• Exercise objective: Pull out every line of the listing below that contains the word "What", matching its capitalization exactly.

────────────────────────────────────────

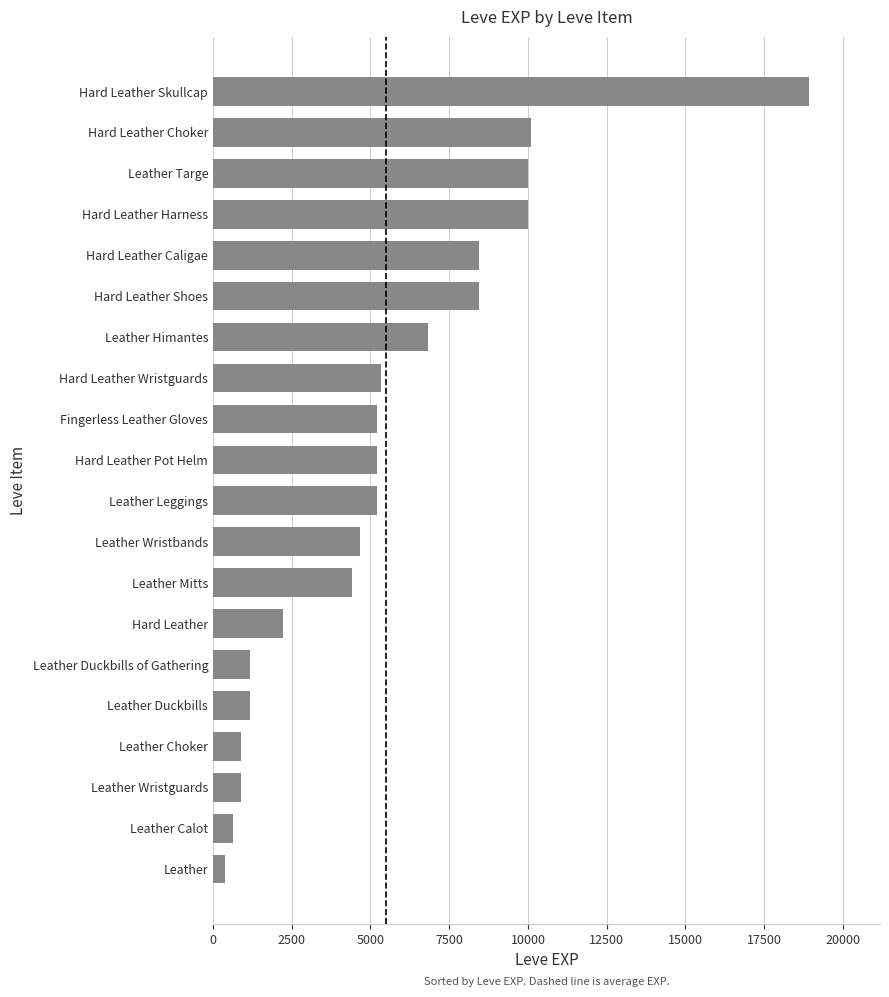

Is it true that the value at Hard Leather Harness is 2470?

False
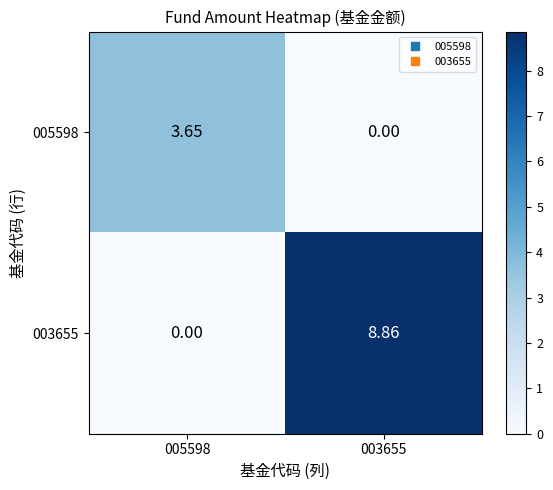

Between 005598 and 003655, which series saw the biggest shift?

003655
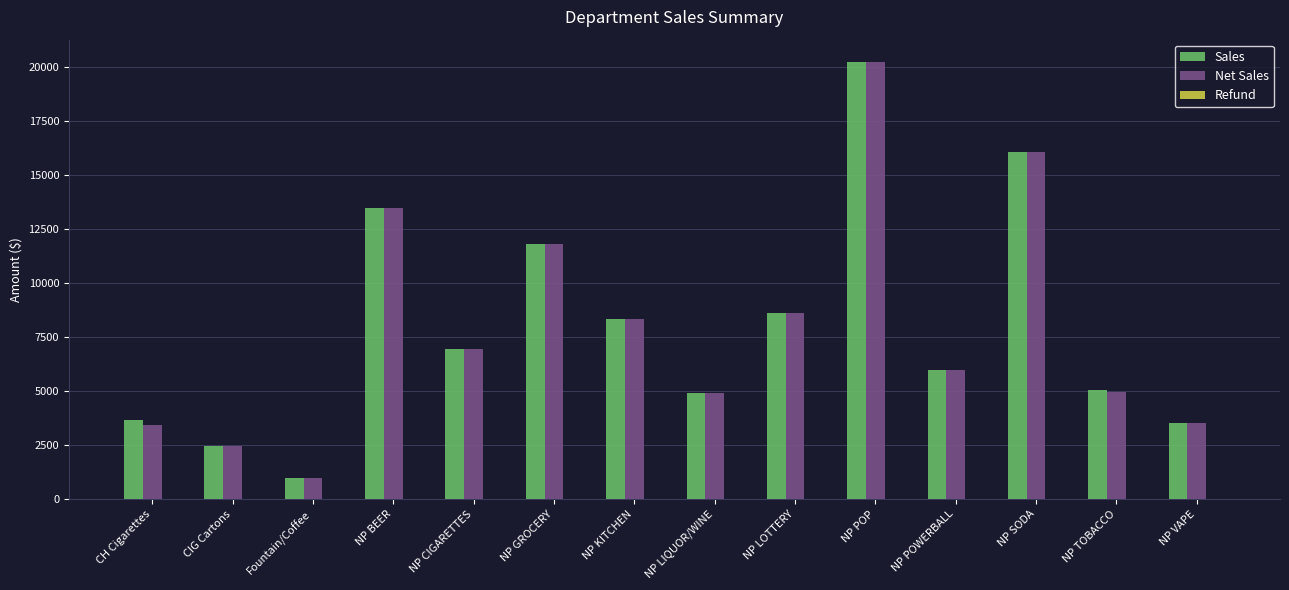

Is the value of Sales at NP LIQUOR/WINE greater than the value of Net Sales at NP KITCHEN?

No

────────────────────────────────────────

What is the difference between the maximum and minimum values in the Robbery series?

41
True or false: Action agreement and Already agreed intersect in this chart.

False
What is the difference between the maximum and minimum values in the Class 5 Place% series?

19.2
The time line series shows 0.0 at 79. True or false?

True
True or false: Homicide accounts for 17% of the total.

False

────────────────────────────────────────

• Written solution:
What is the difference between the maximum and minimum values in the Robbery series?
What is the difference between the maximum and minimum values in the Class 5 Place% series?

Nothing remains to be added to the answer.